Rewrite the lines of the data, replacing "دانشمندان" with "پژوهشگران" everywhere and leaving everything else unchanged.

————

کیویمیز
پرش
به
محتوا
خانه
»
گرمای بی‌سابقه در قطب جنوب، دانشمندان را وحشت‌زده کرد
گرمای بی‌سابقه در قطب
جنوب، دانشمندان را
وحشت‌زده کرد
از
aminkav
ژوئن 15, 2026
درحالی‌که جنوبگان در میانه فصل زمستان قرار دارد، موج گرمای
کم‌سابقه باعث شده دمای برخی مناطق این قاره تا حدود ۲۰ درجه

————

## Response below
کیویمیز
پرش
به
محتوا
خانه
»
گرمای بی‌سابقه در قطب جنوب، پژوهشگران را وحشت‌زده کرد
گرمای بی‌سابقه در قطب
جنوب، پژوهشگران را
وحشت‌زده کرد
از
aminkav
ژوئن 15, 2026
درحالی‌که جنوبگان در میانه فصل زمستان قرار دارد، موج گرمای
کم‌سابقه باعث شده دمای برخی مناطق این قاره تا حدود ۲۰ درجه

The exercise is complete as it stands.